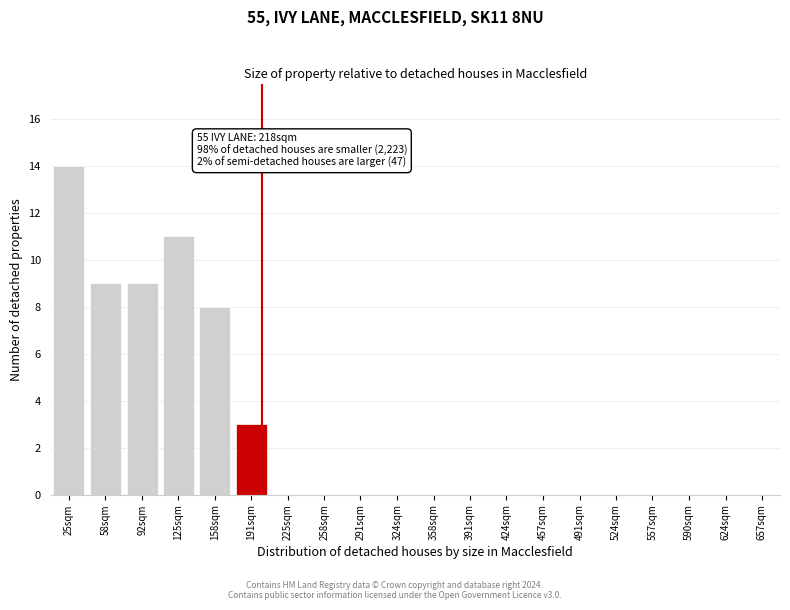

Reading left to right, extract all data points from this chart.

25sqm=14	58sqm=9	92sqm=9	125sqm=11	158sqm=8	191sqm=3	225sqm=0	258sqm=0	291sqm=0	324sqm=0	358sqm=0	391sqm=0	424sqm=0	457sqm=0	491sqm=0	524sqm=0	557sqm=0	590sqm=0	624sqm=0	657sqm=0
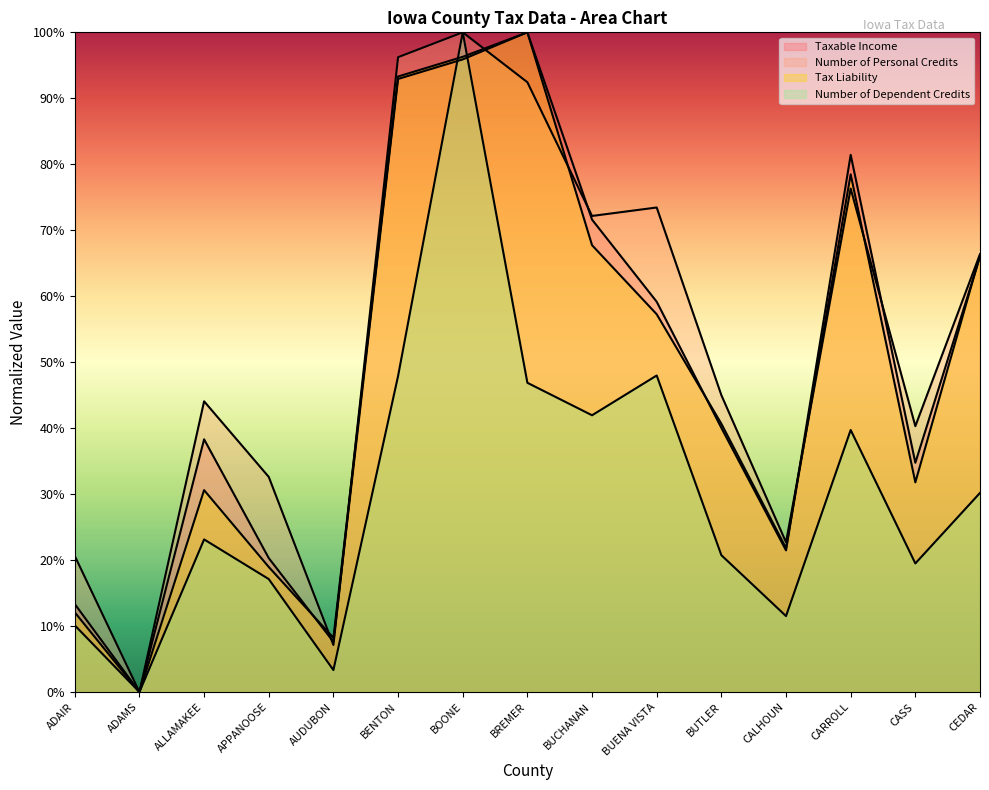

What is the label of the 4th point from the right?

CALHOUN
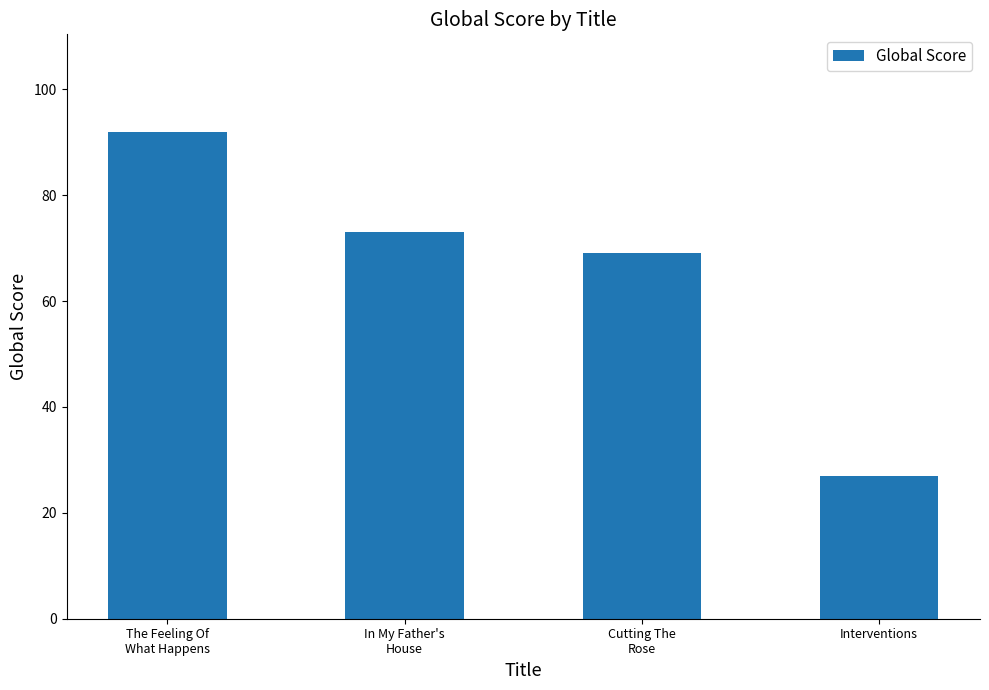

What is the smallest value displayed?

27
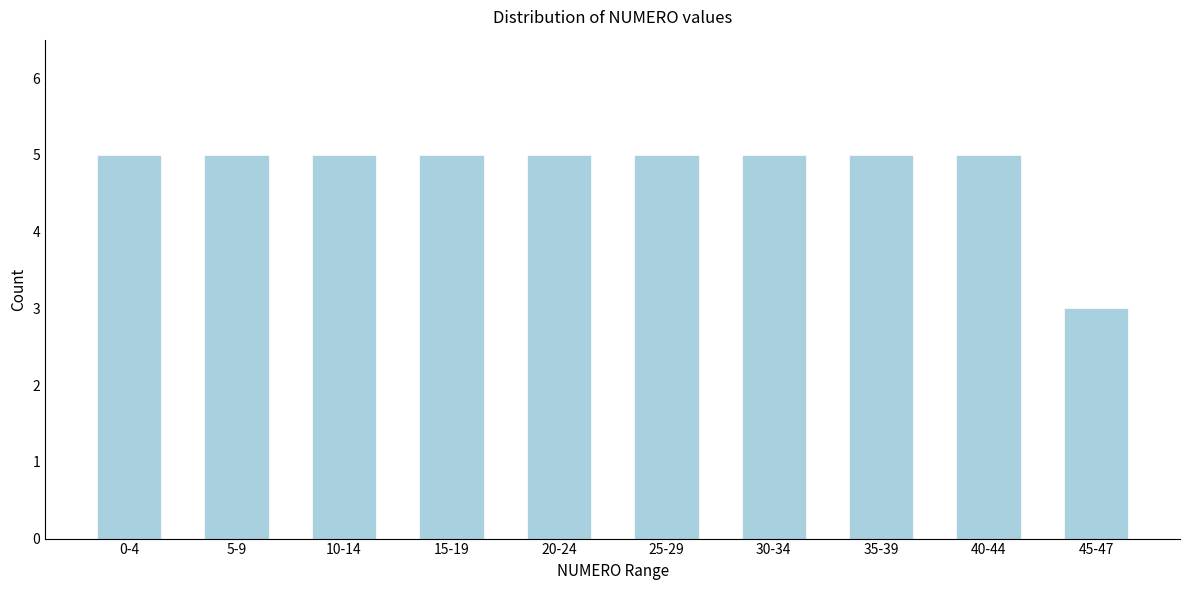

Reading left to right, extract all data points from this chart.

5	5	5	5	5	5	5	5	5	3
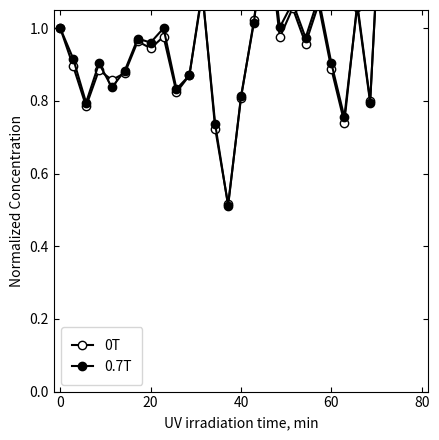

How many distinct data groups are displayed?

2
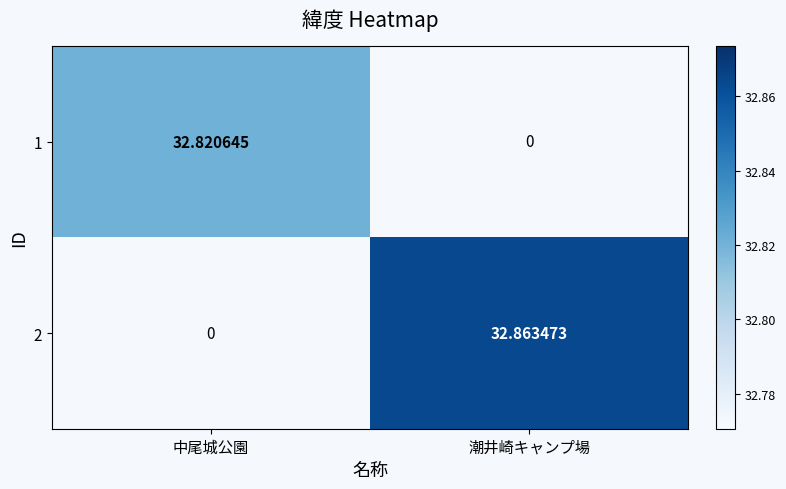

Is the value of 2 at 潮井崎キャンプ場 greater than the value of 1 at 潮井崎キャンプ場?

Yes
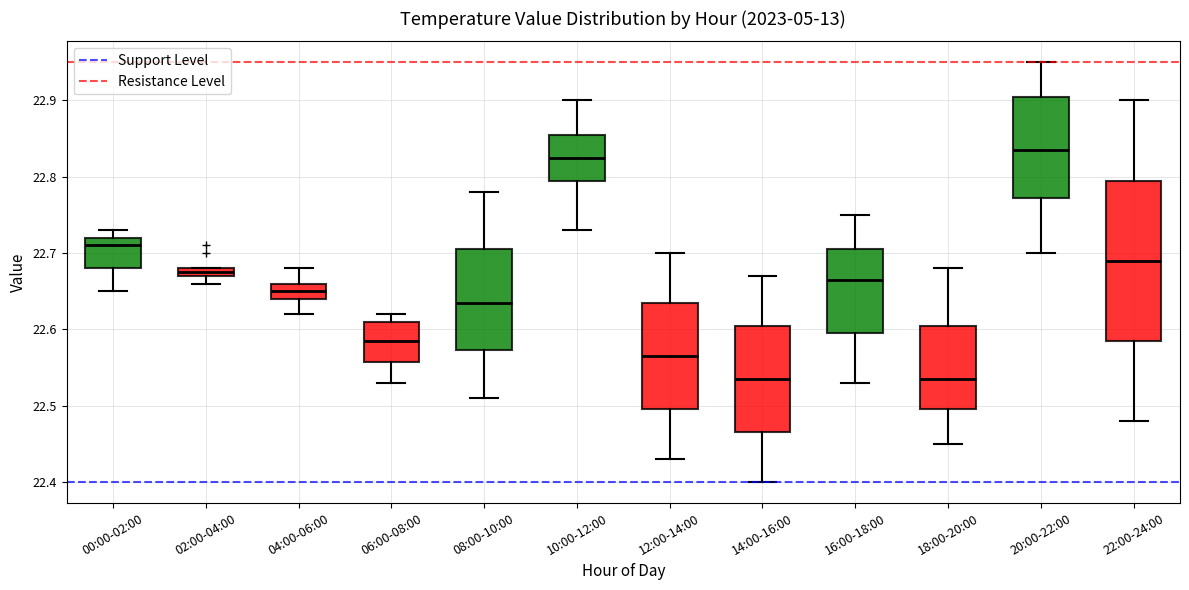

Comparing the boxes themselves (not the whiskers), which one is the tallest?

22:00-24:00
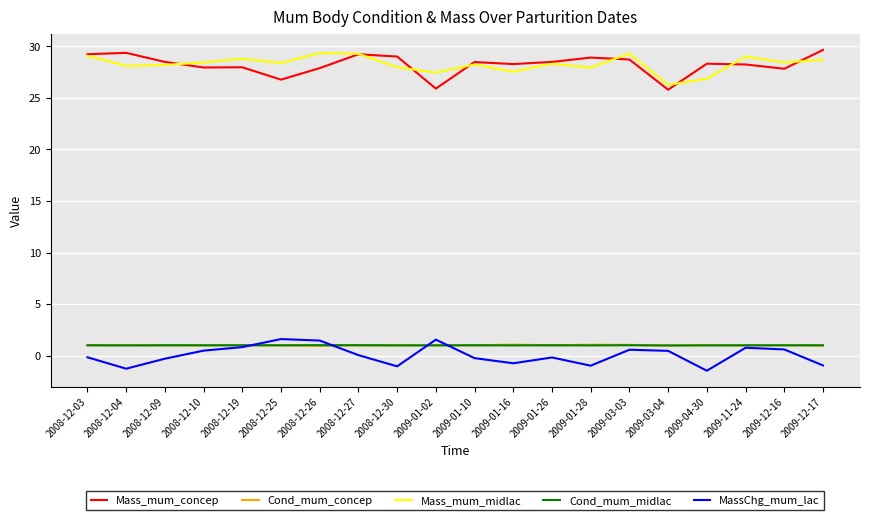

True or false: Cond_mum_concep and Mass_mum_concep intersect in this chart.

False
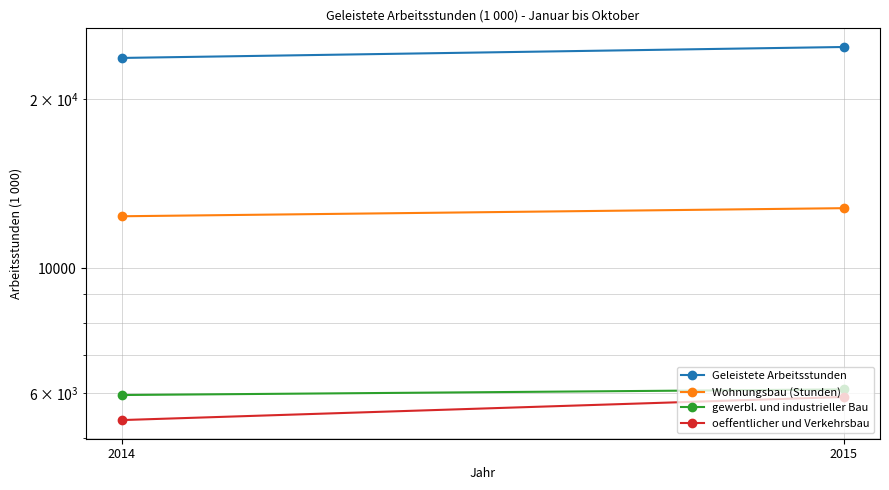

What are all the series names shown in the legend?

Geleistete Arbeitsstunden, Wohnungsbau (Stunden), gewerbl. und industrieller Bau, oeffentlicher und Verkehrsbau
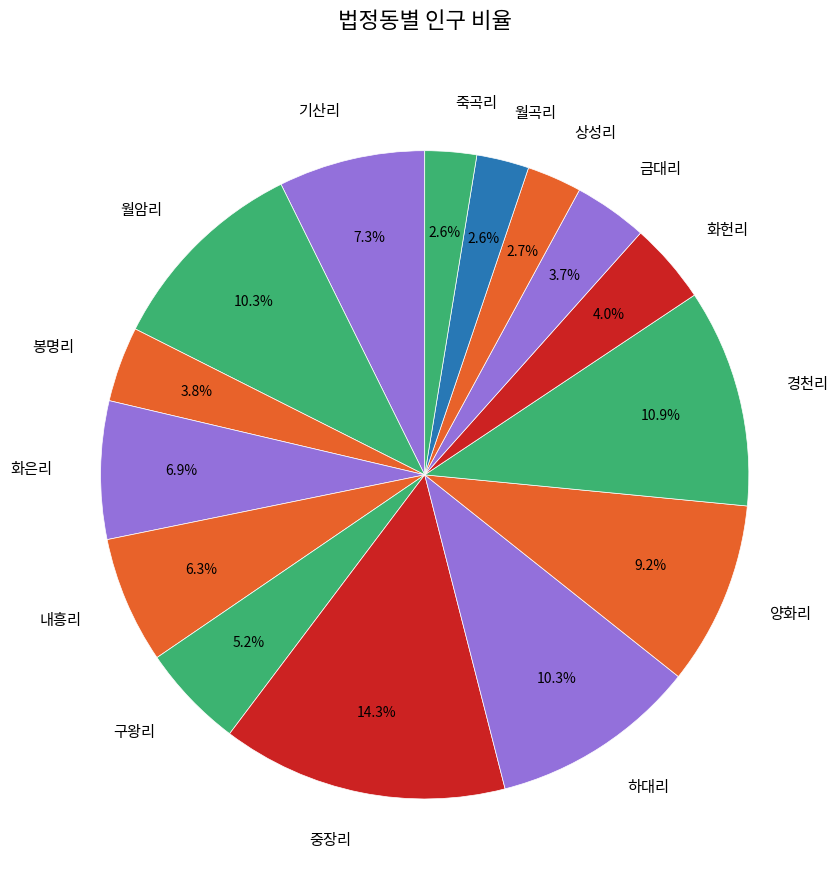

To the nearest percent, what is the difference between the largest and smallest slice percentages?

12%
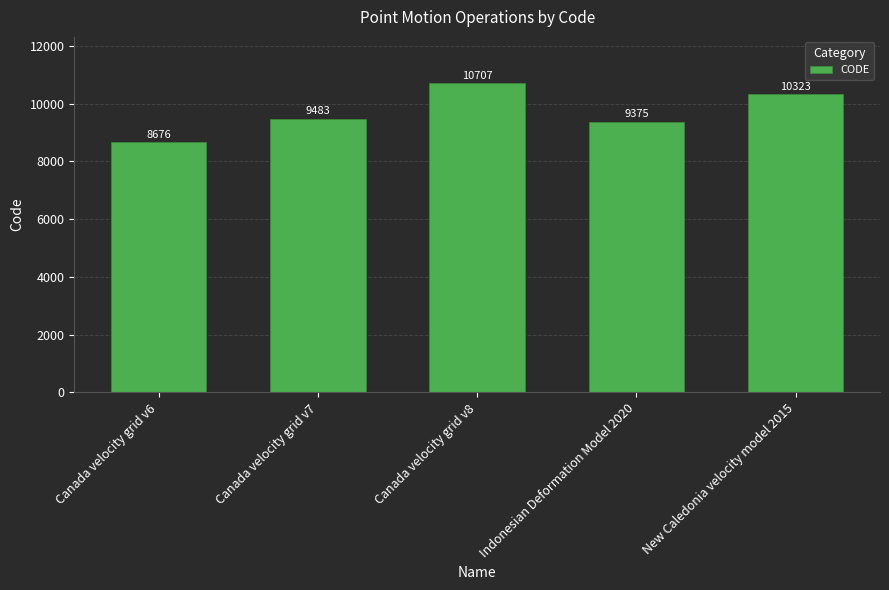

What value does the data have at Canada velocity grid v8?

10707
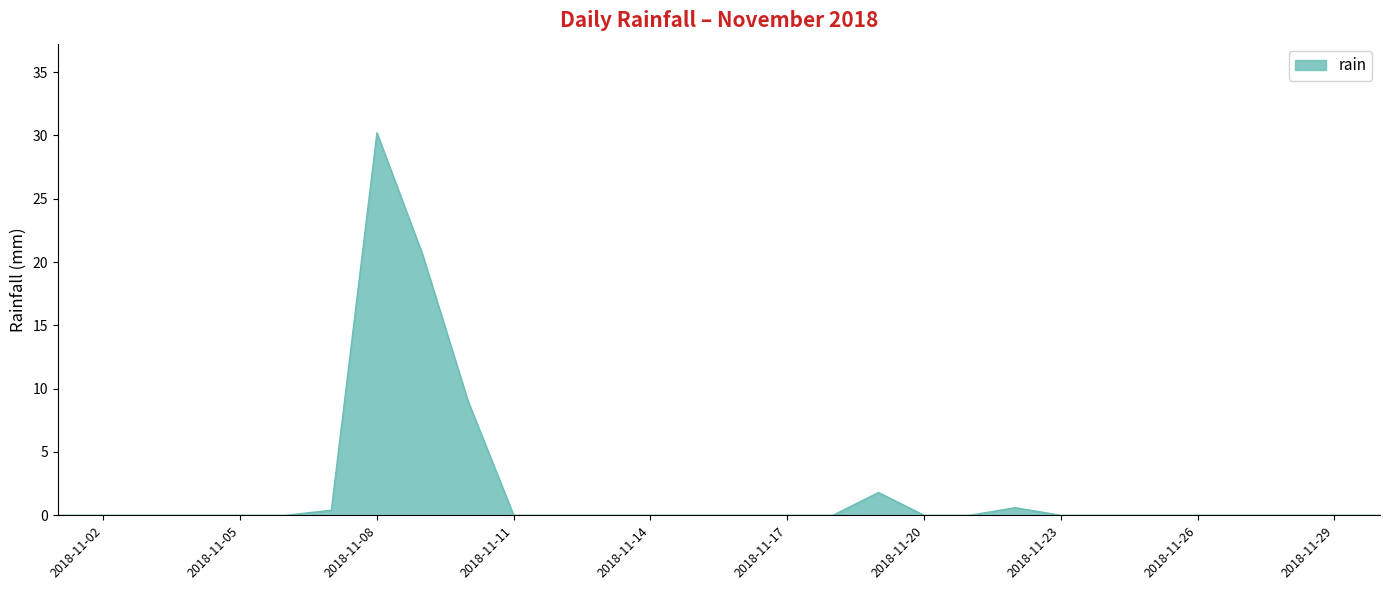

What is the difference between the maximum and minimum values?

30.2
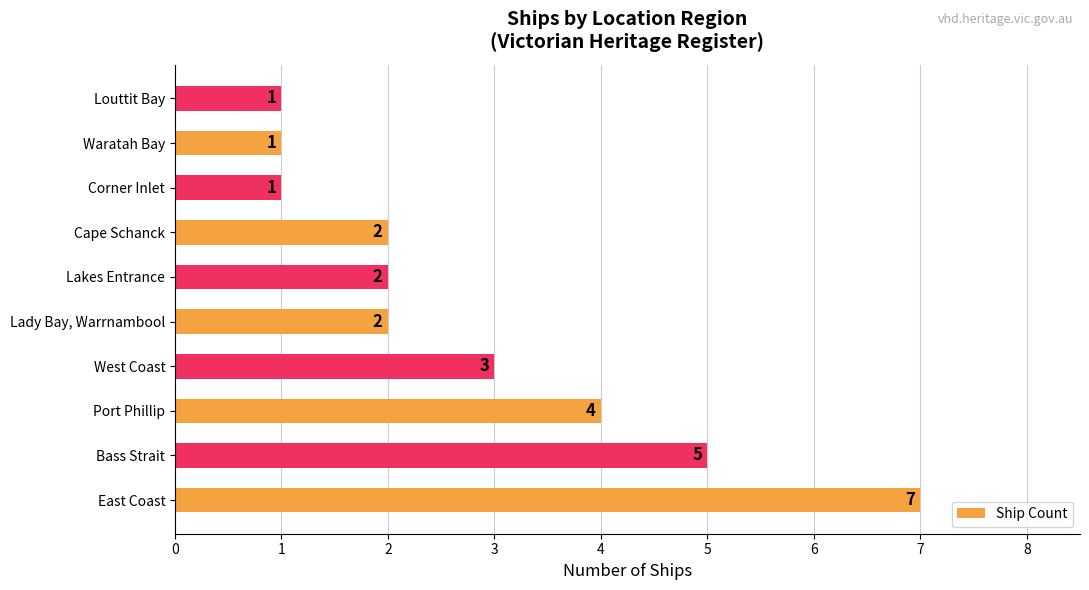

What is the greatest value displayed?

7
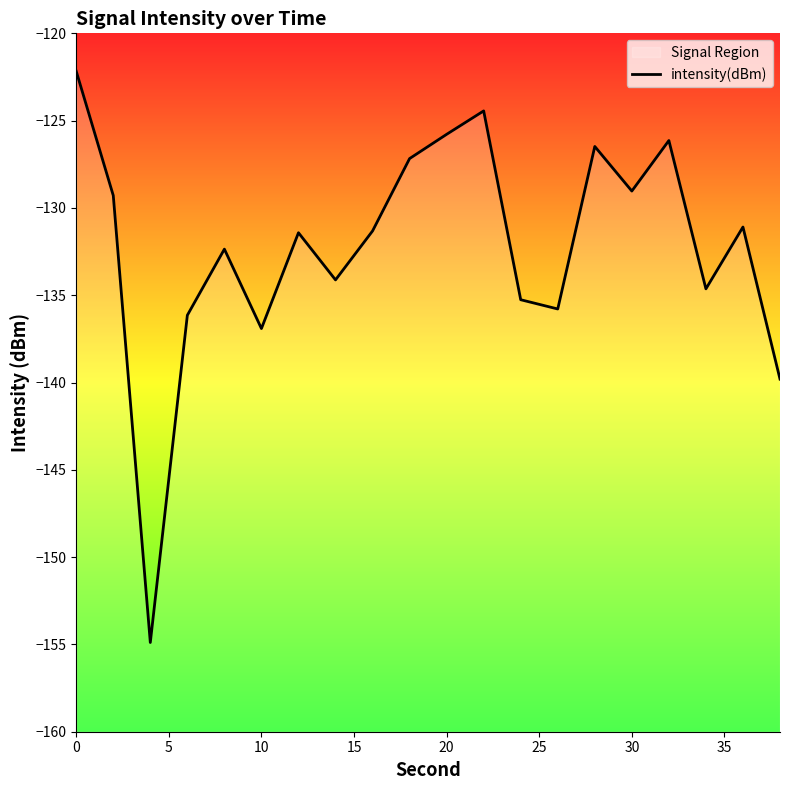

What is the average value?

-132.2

PROBLEM REQUIREMENTS: Format the listing from its first line through the line that contains "Geleistete Arbeitsstunden, Wohnungsbau" as a JSON list of strings, one string per line. Skip blank lines and leave the pictures out.

TASK ANSWER:
[
  "Reading left to right, extract all data points from this chart.",
  "25sqm=14\t58sqm=9\t92sqm=9\t125sqm=11\t158sqm=8\t191sqm=3\t225sqm=0\t258sqm=0\t291sqm=0\t324sqm=0\t358sqm=0\t391sqm=0\t424sqm=0\t457sqm=0\t491sqm=0\t524sqm=0\t557sqm=0\t590sqm=0\t624sqm=0\t657sqm=0",
  "What is the label of the 4th point from the right?",
  "CALHOUN",
  "What is the smallest value displayed?",
  "27",
  "Reading left to right, extract all data points from this chart.",
  "5\t5\t5\t5\t5\t5\t5\t5\t5\t3",
  "How many distinct data groups are displayed?",
  "2",
  "Is the value of 2 at 潮井崎キャンプ場 greater than the value of 1 at 潮井崎キャンプ場?",
  "Yes",
  "Comparing the boxes themselves (not the whiskers), which one is the tallest?",
  "22:00-24:00",
  "True or false: Cond_mum_concep and Mass_mum_concep intersect in this chart.",
  "False",
  "What are all the series names shown in the legend?",
  "Geleistete Arbeitsstunden, Wohnungsbau (Stunden), gewerbl. und industrieller Bau, oeffentlicher und Verkehrsbau"
]